## Supplied records
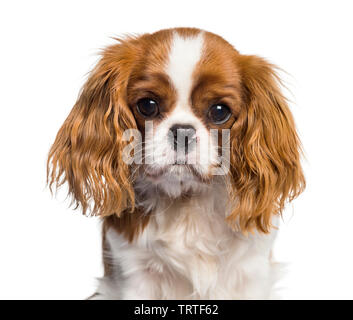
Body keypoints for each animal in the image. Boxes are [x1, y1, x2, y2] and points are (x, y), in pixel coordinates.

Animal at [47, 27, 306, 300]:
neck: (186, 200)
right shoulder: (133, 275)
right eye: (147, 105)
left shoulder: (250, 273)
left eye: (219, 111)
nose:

## What is required
Exactly the lines from the one containing "neck: (186, 200)" through the end of the records above are to be printed, and no others.

## Response below
neck: (186, 200)
right shoulder: (133, 275)
right eye: (147, 105)
left shoulder: (250, 273)
left eye: (219, 111)
nose:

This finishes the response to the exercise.